SELECTED EXTRACT:

Going against the tide of trends allowed Blancpain to stand tall alongside a minority group of watch brands that went the anti-quartz route rather than giving in; most armed with nothing more than confidence and competence to back up a marketing message. Since that time, Blancpain has doubled down on innovation, proving that there’s more to be done in the art of mechanical watchmaking.

In 1983, it created the smallest moon phase display on a wristwatch, arguably making the complication in vogue again. Blancpain then spent the next few years living up to its slogan of “Innovation is our tradition”. It set a slew of world records of its time including the smallest minute repeater movement, thinnest self-winding chronograph, thinnest split-seconds chronograph, and the first self-winding split-seconds chronograph, all before 1990. It then introduced the “Six Masterpieces of the Watchmaker’s Art” – six timepieces with different complications, which were then compiled in the Grande Complication 1735, the second “grand complication” timepiece after IWC’s. The brand made 30 of these timepieces, priced above half a million each and sold them all out.

With the success of the modern iteration of Blancpain, the SSIH repurchased the brand in 1992, and with the purchase came the expertise of its watchmakers that could now be shared with the rest of the SSIH. Blancpain carried on doing what did it did best, producing a series of timepieces that incorporated elements from its history while always looking forward.

SUPPLIED MATERIAL:
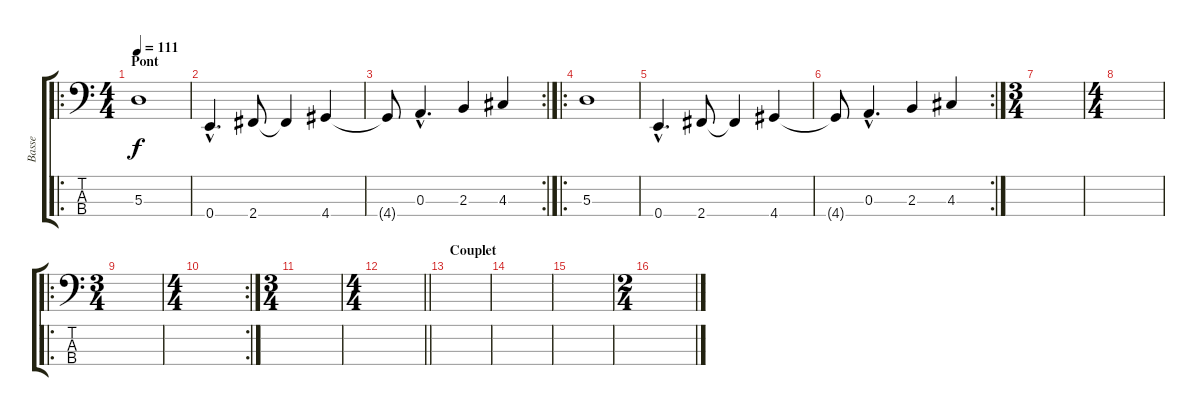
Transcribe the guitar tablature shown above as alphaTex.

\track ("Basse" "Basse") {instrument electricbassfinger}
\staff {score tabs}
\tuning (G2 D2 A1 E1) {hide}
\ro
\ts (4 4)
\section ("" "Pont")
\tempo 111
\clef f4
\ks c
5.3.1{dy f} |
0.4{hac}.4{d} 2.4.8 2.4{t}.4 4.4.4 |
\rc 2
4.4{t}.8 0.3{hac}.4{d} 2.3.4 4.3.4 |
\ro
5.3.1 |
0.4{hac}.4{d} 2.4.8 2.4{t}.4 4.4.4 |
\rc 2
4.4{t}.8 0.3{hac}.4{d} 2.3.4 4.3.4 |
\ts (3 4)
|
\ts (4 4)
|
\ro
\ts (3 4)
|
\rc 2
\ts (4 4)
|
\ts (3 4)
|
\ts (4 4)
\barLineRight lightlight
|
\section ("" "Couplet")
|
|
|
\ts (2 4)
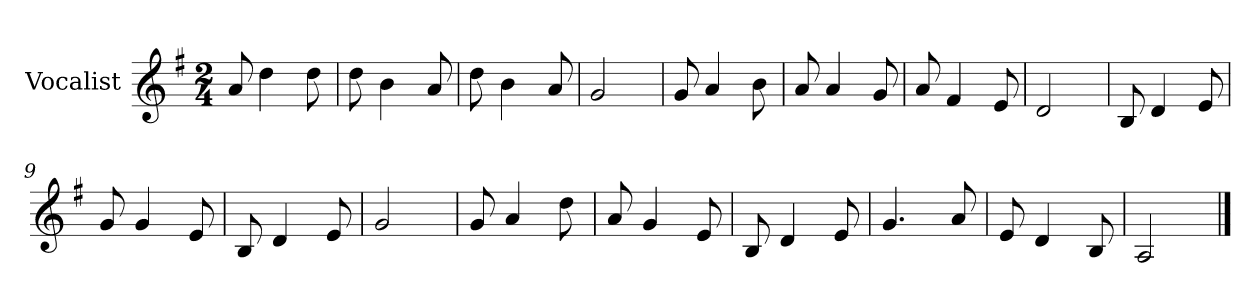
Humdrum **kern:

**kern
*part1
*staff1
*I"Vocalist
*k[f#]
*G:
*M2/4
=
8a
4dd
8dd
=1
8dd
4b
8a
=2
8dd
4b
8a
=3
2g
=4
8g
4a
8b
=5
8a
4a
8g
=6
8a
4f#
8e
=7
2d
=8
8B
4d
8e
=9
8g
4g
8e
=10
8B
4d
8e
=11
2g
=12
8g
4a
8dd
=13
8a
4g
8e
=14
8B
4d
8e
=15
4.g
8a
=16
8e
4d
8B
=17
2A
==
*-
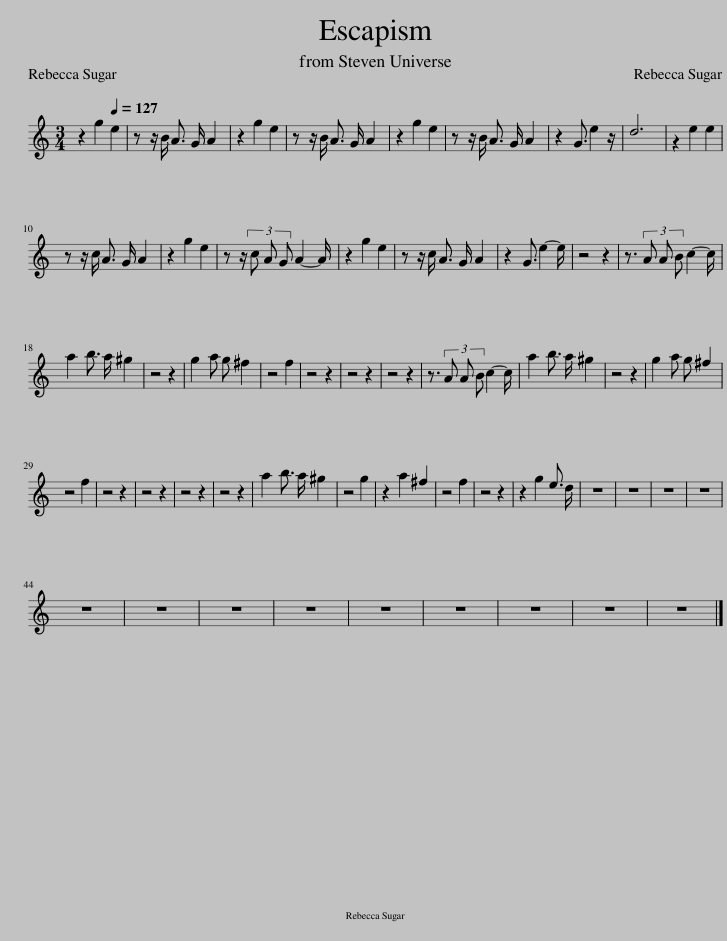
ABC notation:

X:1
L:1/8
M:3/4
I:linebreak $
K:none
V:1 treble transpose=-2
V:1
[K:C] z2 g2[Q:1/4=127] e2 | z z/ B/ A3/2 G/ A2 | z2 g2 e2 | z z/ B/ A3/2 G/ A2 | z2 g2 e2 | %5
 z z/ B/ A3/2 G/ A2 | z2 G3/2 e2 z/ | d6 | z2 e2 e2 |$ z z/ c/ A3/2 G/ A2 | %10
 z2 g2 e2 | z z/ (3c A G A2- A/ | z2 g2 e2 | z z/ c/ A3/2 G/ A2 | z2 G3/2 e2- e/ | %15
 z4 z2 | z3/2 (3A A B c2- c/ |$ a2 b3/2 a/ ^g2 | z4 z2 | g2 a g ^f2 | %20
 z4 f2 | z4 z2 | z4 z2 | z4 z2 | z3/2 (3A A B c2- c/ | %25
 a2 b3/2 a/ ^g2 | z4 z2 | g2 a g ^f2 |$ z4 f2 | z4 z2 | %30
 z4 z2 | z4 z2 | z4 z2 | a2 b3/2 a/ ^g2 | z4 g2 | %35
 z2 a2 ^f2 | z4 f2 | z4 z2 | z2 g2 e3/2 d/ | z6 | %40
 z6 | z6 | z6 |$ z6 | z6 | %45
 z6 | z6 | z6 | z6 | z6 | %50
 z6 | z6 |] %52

WHAT YOU SHOULD DO:
Does each statement agree with the Blancpain excerpt? Answer yes or no, and quote the words from the excerpt that decide it.
1. Blancpain created the smallest moon phase display on a wristwatch in 1983.
2. The Grande Complication 1735 was the first "grand complication" timepiece.
3. The SSIH repurchased Blancpain in 1990.
You won't need the listing here.

ANSWER:
1. Yes: "In 1983, it created the smallest moon phase display on a wristwatch"
2. No: "the second “grand complication” timepiece after IWC’s"
3. No: "the SSIH repurchased the brand in 1992"